‘Cuts’, ‘retrenchment’ and ‘savings’ are very much the buzz words over on King Charles Street. There’s lots of talk about ‘fierce and draconian’ reductions in foreign aid spending with James Cleverly warning that ‘money is tight.’ So Mr S was surprised to discover that the Foreign Office will spend at least £2.5 million on the controversial ‘Global Disinformation Index.’
What’s that, you might ask? The GDI is a (supposedly) non-partisan, non-profit which aims to provide ‘independent, neutral and transparent data and intelligence to advise policymakers and business leaders about how to combat disinformation.’ The British-based outfit recently hit the headlines on the other side of the pond after ranking leading American publishers among the ‘most risky’ sites in the United States. It published a 27-page risk assessment report in December in which the New York Post was found to have ‘frequently displayed bias, sensationalism and clickbait’, a view which, er, its staff understandably don’t share.

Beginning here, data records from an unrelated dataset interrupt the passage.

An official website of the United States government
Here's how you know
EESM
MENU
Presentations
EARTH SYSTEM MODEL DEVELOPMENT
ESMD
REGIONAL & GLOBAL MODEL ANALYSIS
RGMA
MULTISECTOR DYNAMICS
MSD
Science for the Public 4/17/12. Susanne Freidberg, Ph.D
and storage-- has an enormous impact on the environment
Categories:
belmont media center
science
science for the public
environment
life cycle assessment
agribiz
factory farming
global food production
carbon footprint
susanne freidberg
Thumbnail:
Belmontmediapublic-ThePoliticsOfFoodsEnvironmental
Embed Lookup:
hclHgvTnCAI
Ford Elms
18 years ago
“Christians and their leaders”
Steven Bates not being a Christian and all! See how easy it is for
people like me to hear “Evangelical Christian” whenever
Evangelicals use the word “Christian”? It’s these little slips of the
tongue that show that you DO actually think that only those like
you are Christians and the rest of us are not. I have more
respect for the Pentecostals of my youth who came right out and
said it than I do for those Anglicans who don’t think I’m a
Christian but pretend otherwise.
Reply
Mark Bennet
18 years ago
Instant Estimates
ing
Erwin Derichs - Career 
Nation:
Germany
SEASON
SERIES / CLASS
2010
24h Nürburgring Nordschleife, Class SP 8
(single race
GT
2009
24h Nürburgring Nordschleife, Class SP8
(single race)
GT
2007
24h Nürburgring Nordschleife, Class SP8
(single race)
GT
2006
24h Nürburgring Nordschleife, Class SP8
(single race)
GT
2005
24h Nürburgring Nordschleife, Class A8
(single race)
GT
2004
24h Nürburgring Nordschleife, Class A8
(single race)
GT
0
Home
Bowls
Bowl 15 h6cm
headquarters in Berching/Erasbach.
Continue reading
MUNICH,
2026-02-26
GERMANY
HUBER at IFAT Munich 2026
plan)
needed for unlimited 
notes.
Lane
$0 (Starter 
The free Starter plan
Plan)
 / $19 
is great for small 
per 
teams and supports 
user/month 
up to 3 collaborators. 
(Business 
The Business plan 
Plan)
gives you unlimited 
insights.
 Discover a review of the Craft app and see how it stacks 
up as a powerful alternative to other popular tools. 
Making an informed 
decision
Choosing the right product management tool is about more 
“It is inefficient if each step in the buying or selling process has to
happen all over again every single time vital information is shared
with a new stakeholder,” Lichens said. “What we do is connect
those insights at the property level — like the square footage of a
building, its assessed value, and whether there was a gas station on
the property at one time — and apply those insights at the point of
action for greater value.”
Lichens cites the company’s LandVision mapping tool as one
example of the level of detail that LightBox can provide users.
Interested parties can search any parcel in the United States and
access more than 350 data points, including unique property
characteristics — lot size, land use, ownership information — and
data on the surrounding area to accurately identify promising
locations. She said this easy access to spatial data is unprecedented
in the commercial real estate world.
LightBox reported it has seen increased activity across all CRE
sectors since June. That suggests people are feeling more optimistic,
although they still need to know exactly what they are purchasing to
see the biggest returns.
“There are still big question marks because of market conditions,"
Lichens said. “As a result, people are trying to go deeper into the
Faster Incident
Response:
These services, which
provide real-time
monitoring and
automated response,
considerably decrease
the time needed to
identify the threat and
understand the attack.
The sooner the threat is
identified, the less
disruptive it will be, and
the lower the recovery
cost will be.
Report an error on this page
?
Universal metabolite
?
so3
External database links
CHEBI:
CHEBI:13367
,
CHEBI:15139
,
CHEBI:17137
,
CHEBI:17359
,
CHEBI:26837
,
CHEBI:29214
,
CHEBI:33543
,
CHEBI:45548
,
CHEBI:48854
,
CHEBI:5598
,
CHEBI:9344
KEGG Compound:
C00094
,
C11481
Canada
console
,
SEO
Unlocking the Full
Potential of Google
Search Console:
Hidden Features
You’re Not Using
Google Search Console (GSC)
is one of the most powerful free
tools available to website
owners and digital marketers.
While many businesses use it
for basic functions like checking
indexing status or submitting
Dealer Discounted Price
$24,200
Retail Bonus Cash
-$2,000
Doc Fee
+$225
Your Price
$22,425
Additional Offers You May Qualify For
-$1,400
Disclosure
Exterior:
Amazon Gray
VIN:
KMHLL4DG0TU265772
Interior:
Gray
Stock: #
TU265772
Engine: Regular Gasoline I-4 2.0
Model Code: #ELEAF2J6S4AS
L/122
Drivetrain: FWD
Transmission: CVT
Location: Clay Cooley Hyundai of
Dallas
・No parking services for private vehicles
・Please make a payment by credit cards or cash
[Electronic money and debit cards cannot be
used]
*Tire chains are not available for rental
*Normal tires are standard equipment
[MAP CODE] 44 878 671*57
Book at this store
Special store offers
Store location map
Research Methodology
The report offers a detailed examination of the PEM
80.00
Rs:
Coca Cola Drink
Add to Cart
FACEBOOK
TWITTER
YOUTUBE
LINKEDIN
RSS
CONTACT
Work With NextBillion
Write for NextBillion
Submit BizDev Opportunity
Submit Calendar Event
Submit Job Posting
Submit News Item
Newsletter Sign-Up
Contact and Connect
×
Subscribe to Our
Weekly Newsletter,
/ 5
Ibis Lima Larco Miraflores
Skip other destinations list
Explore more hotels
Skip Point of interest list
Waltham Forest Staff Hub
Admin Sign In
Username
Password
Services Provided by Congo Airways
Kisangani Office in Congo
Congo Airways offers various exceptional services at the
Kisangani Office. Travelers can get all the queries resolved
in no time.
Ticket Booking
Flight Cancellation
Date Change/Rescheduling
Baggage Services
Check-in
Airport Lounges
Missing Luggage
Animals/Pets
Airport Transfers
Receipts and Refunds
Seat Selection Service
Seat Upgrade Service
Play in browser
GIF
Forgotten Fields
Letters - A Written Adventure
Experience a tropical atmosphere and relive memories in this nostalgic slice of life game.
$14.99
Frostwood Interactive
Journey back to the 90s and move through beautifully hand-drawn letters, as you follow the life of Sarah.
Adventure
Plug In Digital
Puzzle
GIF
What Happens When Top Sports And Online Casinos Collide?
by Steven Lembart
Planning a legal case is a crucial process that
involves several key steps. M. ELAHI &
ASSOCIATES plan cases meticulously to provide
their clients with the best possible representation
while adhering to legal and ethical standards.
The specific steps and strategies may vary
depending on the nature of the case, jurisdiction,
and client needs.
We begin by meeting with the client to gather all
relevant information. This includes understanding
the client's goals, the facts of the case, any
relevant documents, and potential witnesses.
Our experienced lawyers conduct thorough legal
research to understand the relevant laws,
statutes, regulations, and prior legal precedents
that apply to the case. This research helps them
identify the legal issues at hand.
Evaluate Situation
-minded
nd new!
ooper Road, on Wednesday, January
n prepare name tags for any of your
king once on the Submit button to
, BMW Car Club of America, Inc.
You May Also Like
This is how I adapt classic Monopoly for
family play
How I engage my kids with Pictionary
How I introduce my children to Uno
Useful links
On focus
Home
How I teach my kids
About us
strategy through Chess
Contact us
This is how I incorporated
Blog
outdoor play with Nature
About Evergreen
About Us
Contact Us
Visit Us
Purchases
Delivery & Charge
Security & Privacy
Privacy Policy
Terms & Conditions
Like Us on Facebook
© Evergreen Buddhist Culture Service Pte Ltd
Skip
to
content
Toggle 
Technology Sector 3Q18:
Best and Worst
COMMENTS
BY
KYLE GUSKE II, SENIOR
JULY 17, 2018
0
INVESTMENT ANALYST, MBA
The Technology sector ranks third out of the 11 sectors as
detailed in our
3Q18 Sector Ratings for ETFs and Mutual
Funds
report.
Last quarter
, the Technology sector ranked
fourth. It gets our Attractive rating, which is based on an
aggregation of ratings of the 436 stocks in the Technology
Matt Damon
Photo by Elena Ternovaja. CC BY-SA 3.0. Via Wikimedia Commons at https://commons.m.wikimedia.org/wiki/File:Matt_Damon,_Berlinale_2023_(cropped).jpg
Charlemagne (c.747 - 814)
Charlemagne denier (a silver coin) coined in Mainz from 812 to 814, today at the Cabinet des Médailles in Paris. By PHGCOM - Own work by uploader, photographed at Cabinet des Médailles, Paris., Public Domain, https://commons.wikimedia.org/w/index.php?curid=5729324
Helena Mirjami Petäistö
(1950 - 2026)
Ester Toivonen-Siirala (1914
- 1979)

Another of the supposed worst offenders was the libertarian magazine Reason and the conservative magazine the American Spectator. All of the sites deemed the ‘ten riskiest online news outlets’ among the 69 studied by the GDI were right-leaning, prompting concerns of political bias. Funny that! Republican congressman Ken Buck has now written to the Secretary of State Anthony Blinken demanding answers as to why Blinken’s taxpayer-funded department is ‘paying foreign (and domestic) entities to perform what is essentially censorship is troubling.’
Over here, there has been a far more muted reaction to the report, thought the Times did pick the story up at the beginning of March. The Foreign Office insisted to the paper that the GDI has made ‘a significant contribution to countering harmful content from hostile state and non-state actors’ and added that ‘the FCDO does not fund the GDI’s activities in the US.’ Still, they are funding the same organisation which is pumping this stuff out – and the Foreign Office are by no means stingy in their largesse. In response to a written question by Philip Davies MP, the FCDO was forced to admit it has spent just shy of £2 million between 2019 and 2022, ‘with a further £600,797 during the current financial year.’
John O’Connell, chief executive of the TaxPayers’ Alliance, told Mr S that:
Taxpayers are bound to wonder whether funding such a far-removed quango is the best use of their money, especially at a time when household budgets are squeezed thanks to sky-high tax bills. Disinformation is an emerging threat but chucking money at faceless bureaucrats risks duplication and overreach. Ministers should think twice before committing millions to unaccountable global bureaucracies.